DELAİLU NÜBÜVVE |
HAYBER'İN FETHİNDEN SONRA KAZA UMRESİNDEN ÖNCE YAPILAN
MÜFREZELER |
Muhallim bin Cessame'nin
Kendisini İslam Selamıyla Selamlamasına Rağmen, Amir'i Öldürdüğü Müfreze
Abdullah bin Ebi Hadred,
babasından bildiriyor: Resulullah (Sallallahu aleyhi ve Sellem) bizi müfreze
olarak idam'a gönderdi. Müfrezenin içinde Ebu Katade Haris bin Rib'ı ve
Muhallim bin Cessame bin Kays el-Leysi de vardı. idam denilen bölgenin
düzlüğüne vardığımızda Amir bin Adbat el-Eşcai'yle karşılaştık. Amir devesine
binmiş, yanında az bir eşyası, bir de süt tulumu vardı. Yanımıza ulaştığında
Müslümanlar gibi bize selam verdi. Bize bu şekilde selam verince ona
dokunmadık. Ancak Muhallim bin Cessame aralarında bulunan bir husumetten dolayı
ona saldırıp öldürdü. Öldürdükten sonra da devesi ile eşyalarını aldı.
Resulullah'ın
(Sallallahu aleyhi ve Sellem) yanına geri dönüp olanları anlattığımızda, bu
konuda: "Ey iman edenler!
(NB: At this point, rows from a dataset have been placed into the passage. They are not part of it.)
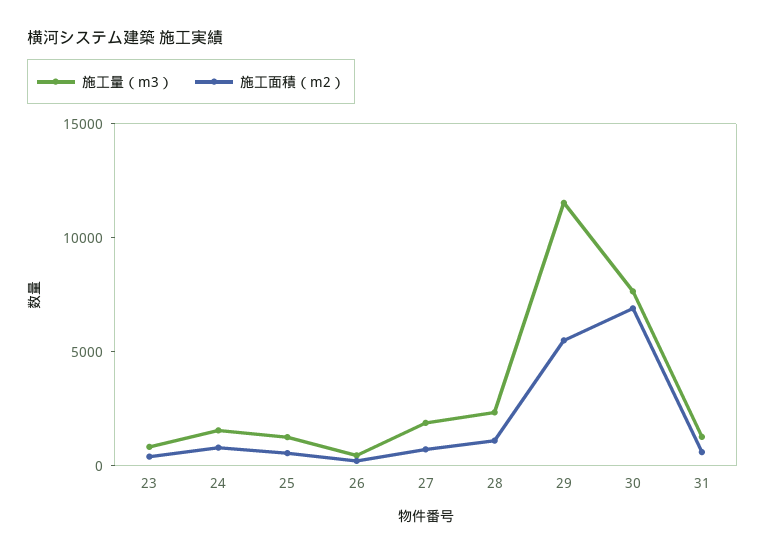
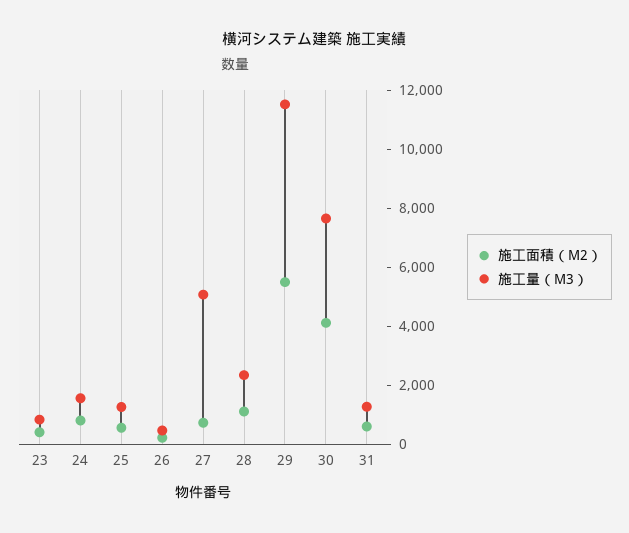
  {
    "施工量（m3）": {
      "23": 1000,
      "24": 1500,
      "25": 1500,
      "26": 500,
-     "27": 2000,
+     "27": 5000,
      "28": 2500,
      "29": 11500,
      "30": 7500,
      "31": 1500
    },
    "施工面積（m2）": {
      "23": 500,
      "24": 1000,
      "25": 500,
      "26": 0,
      "27": 500,
      "28": 1000,
      "29": 5500,
-     "30": 7000,
+     "30": 4000,
      "31": 500
    }
  }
Allah yolunda sefere çıktığınız zaman, gerekli
araştırmayı yapın. Size selam veren kimseye, dünya hayatının geçici menfaatine
göz dikerek, ''Sen mümin değilsin’‘ demeyin. Allah katında pek çok ganimetler
vardır. Daha önce siz de öyle idiniz de Allah size lütufta bulundu. Onun için
iyice araştırın. Çünkü Allah, yaptıklarınızdan hakkıyla haberdardır"[Nisa
94] ayeti nazil oldu.
ibn Ebi Hadred
el-Eslemi, babasından bildiriyor: Resulullah (Sallallahu aleyhi ve Sellem) Ebu
Katade, Muhallim bin Cessame ve beni bir müfreze içinde idam'a gönderdi. Amir
bin Adbat el-Eşcai ile karşılaştığımızda bizi Müslümanların selamıyla
selamladı. Benle Ebu Katade ona dokunmazken Muhallim ona saldırıp öldürdü ve
devesi ile üzerinde bulunan bir tulum sütü aldı. Döndüğümüzde bu olayı
Resulullah'a (Sallallahu aleyhi ve Sellem) anlattık. Nebi (Sallallahu aleyhi ve
Sellem), Muhallim'e: ''Adamı iman ettiğini söyledikten sonra mı öldürdün?"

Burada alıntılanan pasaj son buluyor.